I choose to thrive. I choose to be happy.
I've been in R for 6 months.
6 painful, long, "hardest work of my life" months.
WH is doing all the right things. Attending SA, counselors (mc and personal), medication, following all my boundaries/parameters to the letter.
I was still triggering ridiculously much. Planning elaborate revenge fantasies on the OW he acted out with most actively. I'm a bit of a research junkie, so I got every known relatives address, wrote a exposure letter with documentation (didn't send it, just have it)...honestly. This was how I filled my limited free time. Not very healthy.
I've really been doing my own work on me, too. Pampering myself, therapy, focusing on my goals.
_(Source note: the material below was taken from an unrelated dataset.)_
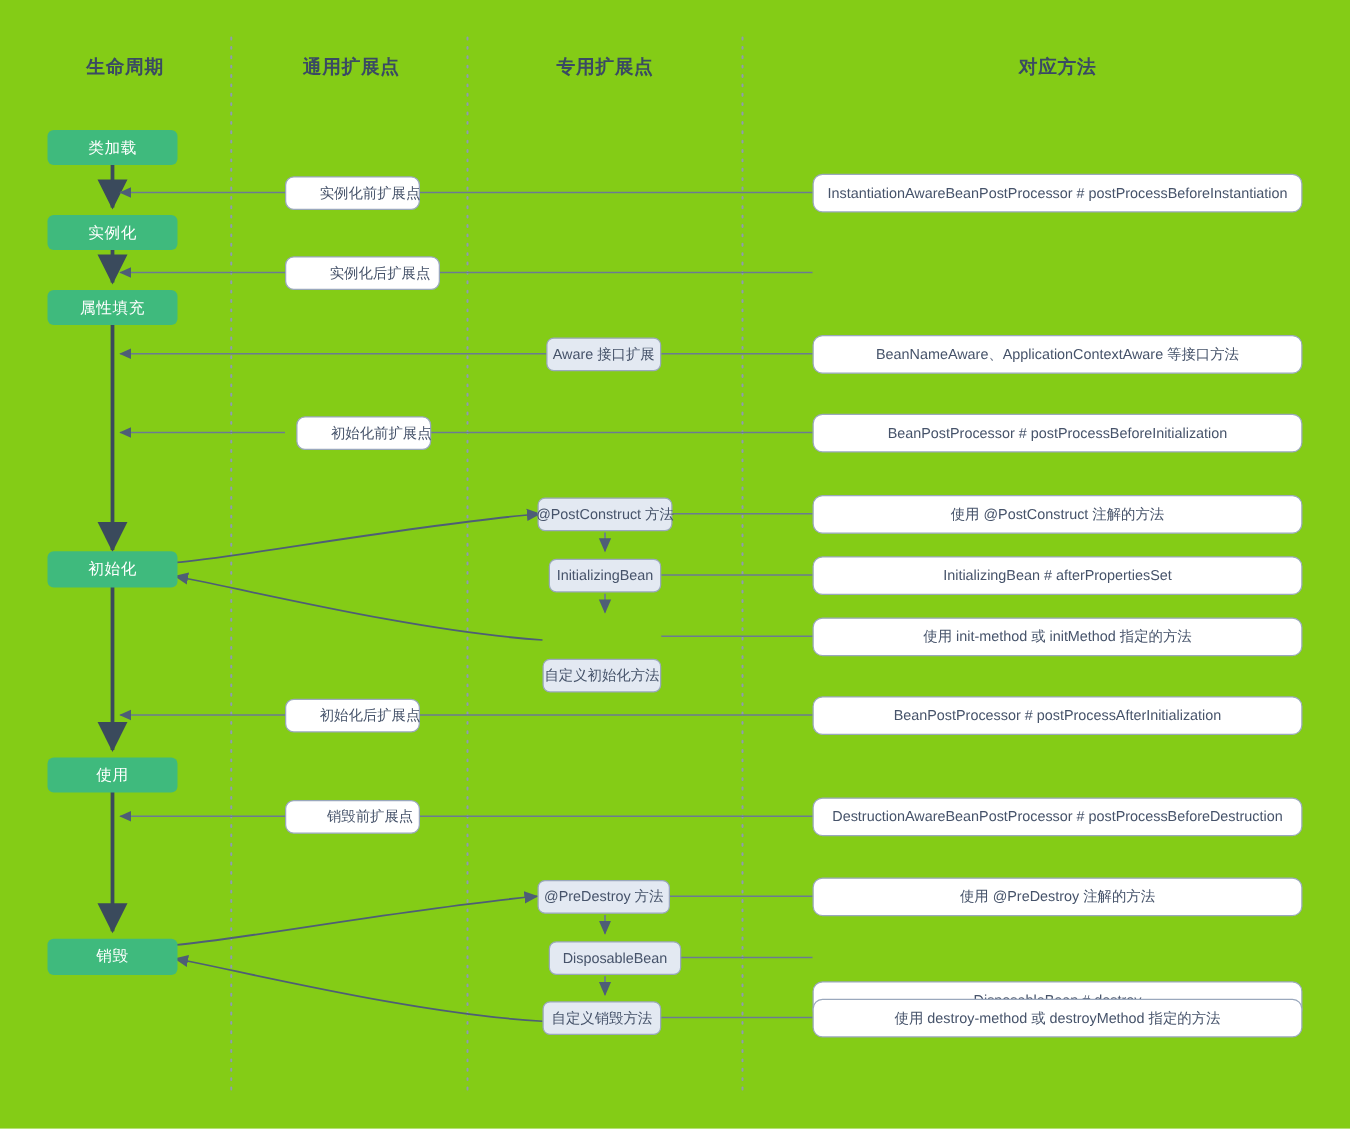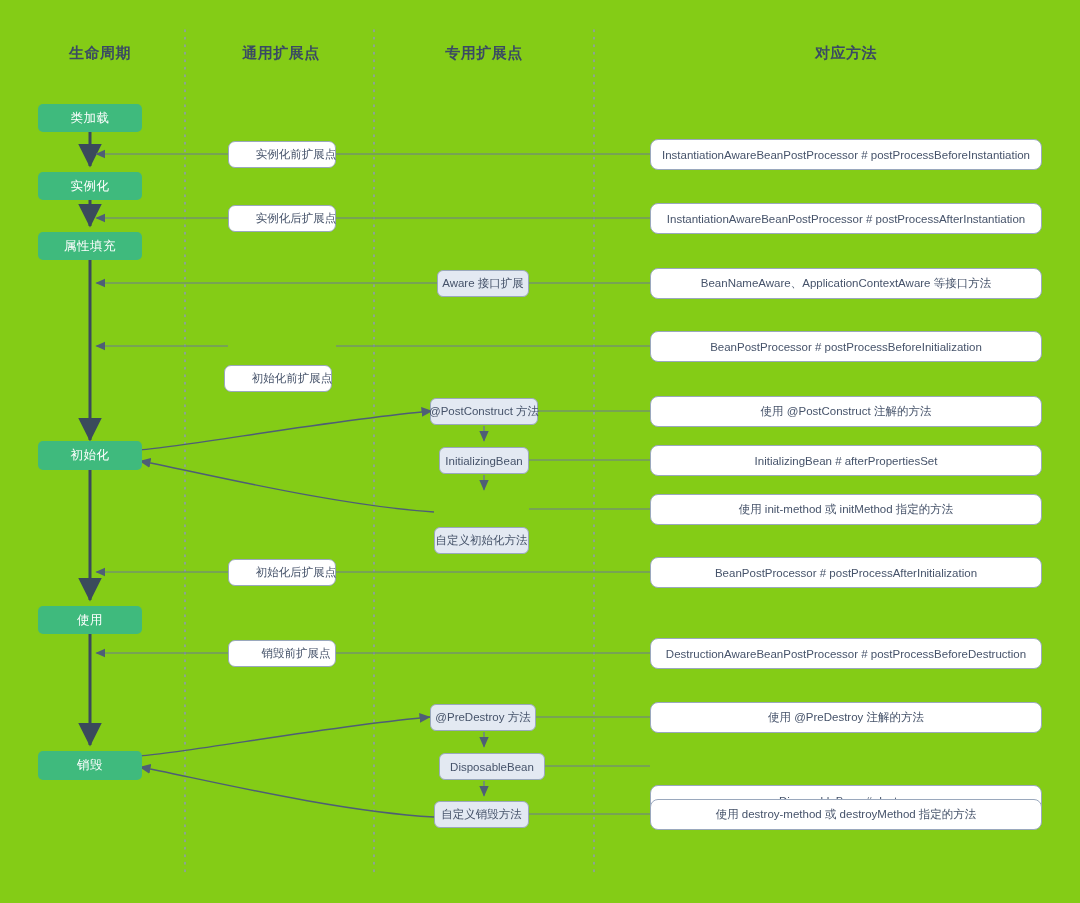"实例化后扩展点" div.ext-box { width: 108px -> 124px }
Revenge and OW obsession was just like a little fucked up hobby on the side.
Fast forward to last weekend.
I spent 24 hours in a trauma center due to a fall. On my head. By all rights I should be dead.
Yet, here I am...by the grace of God.
A blown elbow and ankle, and a concussion. Every doctor said I had angels watching over me (I think I keep them busy right now)
I'm not going to waste any more of the precious time I've been given obsessing over whores from his past. He is in charge of his recovery. If he jacks it up, he's thrown away the best thing in his life....my kids and ME.
I'm going to work on my marriage, hope for the best, be prepared for anything, love my kids, and work on me.
Life is short, and I'm done wasting it on them.
That which doesn't kill me makes me stronger...but damn, aren't I strong enough yet???